Good morning! Today I have the honor of being featured on a fantastic food blog, Ohh May! I did a guest post for Mango Coconut Chicken, if you would like to see it, click here.
I am so excited for this recipe. I was inspired by this squash action to make a butternut squash tart. I couldn’t decide between sweet and savory, but I ended up going with sweet. I wanted to make the tartlets like little squash-filled cupcakes. These were amazing.
And the boyfriend had the genius idea to top them with coconut butter! Butternut cupcakes, voila!
Recipe: Makes 3 tartlets
3 tbsp flaxseed
1/4 cup whole wheat flour
1/4 cup water
1 egg, divided
1 butternut squash
1/4-1/3 cup brown sugar
1 tbsp butter
Directions – Preheat the oven to 350.
Grind 3 tablespoons of flax seeds in a blender until they become a powder. Mix the flax powder with 1/4 cup whole wheat flour and a few grinds of salt. Add 1/4 cup water and stir until it becomes a dough ball. It should be very dry, but it should still stick together in one clump.
Dust a baking sheet with flour and lay the dough on top of it. Cover with wax paper. Use a rolling pin to flatten it out until it is thin.

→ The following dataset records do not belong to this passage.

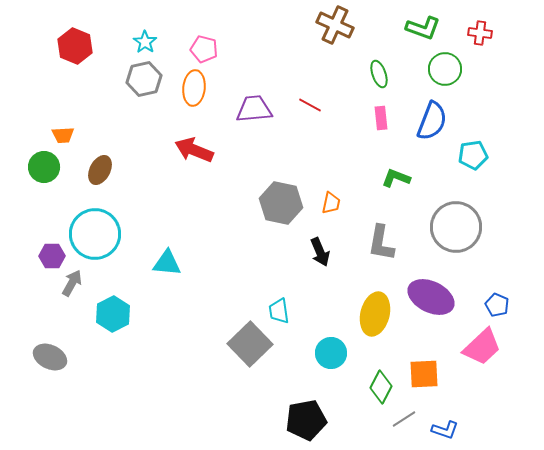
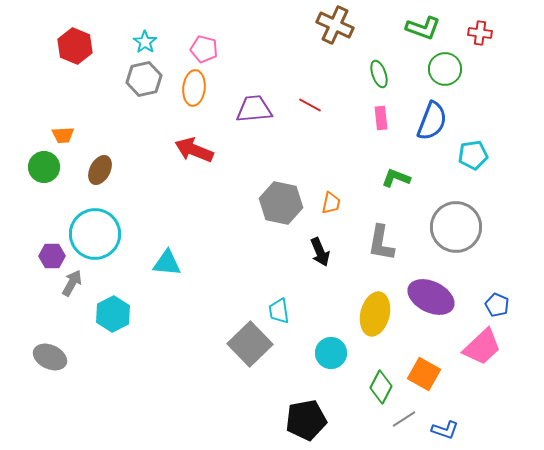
orange square at (424, 374): rotated 32 degrees clockwise
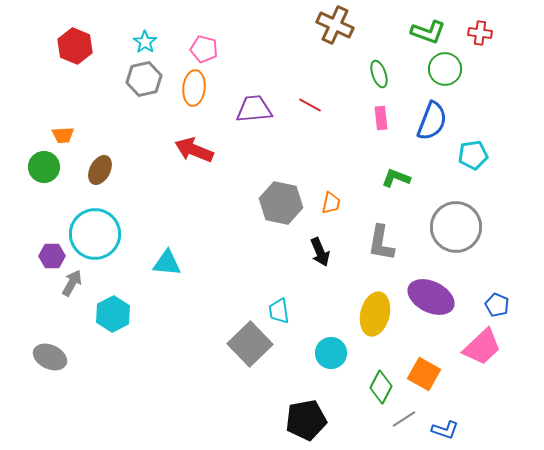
green L-shape at (423, 28): moved 5 px right, 4 px down
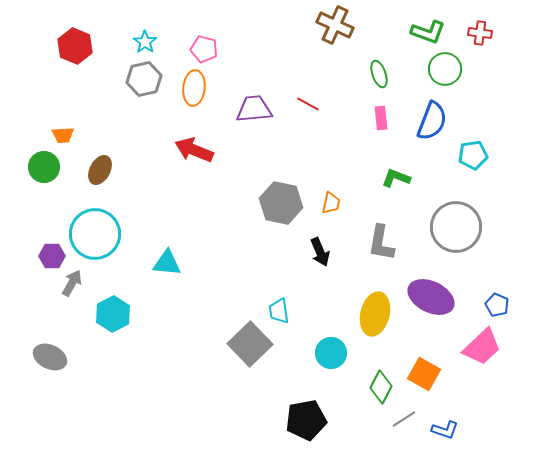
red line at (310, 105): moved 2 px left, 1 px up
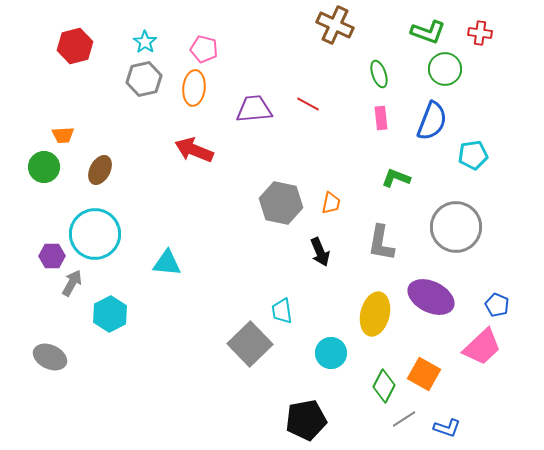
red hexagon at (75, 46): rotated 24 degrees clockwise
cyan trapezoid at (279, 311): moved 3 px right
cyan hexagon at (113, 314): moved 3 px left
green diamond at (381, 387): moved 3 px right, 1 px up
blue L-shape at (445, 430): moved 2 px right, 2 px up
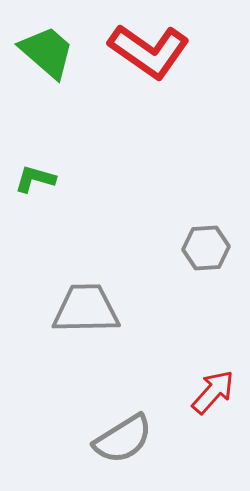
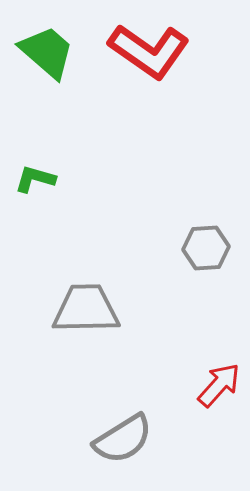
red arrow: moved 6 px right, 7 px up
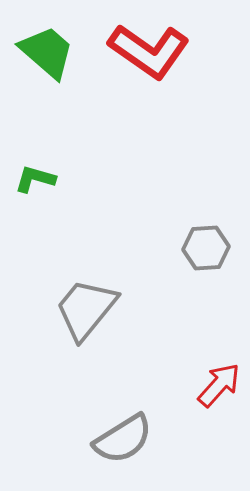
gray trapezoid: rotated 50 degrees counterclockwise
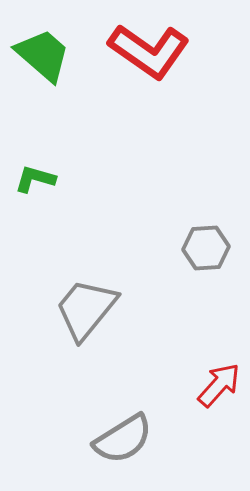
green trapezoid: moved 4 px left, 3 px down
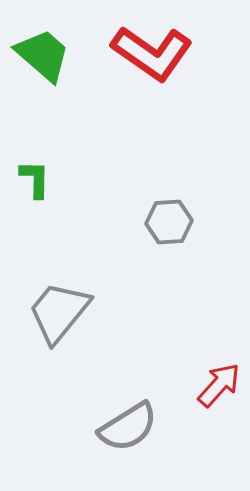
red L-shape: moved 3 px right, 2 px down
green L-shape: rotated 75 degrees clockwise
gray hexagon: moved 37 px left, 26 px up
gray trapezoid: moved 27 px left, 3 px down
gray semicircle: moved 5 px right, 12 px up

Grease a muffin tin with coconut oil. Cut the dough into 3 portions and press into the cupcake holders.
Using your fingers, paint a thin layer of egg white over the flax crusts. Bake for 10 minutes. When you remove the crusts, turn the oven up to 400.
Meanwhile, peel 1 butternut squash and remove the seeds. Chop into small cubes.
Spray a baking sheet with canola oil and spread the cubed squash on the pan. Spray lightly with coconut oil. Give it a dust of cinnamon and brown sugar. Bake at 400 for 20-35 minutes, until the squash is very soft, even caramelized.
Remove the squash and put into a blender. Add 1 egg yolk, 1 tbsp melted butter, and 1/4 to 1/3 cup brown sugar. Blend until smooth. Pour the squash puree into the three tartlet crusts. You will have leftover squash! Bake at 375 for 20-30 minutes, until the edges of the squash just begin to brown.
Optional: Frost the tartlets with Artisana coconut butter!
Flax seeds * are loaded with omega 3’s (specifically alpha linolenic acid) which can reduce inflammation! Omega 3s are also used to prevent blood clots and increase cell plasticity (which can help diabetics). Daily flax consumption can lower cholesterol levels and also provides a healthy dose of fiber in every tablespoon!
Butternut squash * A great source of Vitamin C, A, potassium, manganese, and folate. It is also very high in fiber and water content!
Whole wheat * when you choose white flour over whole wheat flour, you are losing over half of the B vitamins, fiber, folic acid, calcium, zinc, phosphorous, copper, and iron. Whole grains reduce your risk for diabetes and have also been linked to weight loss and maintaining a lower BMI.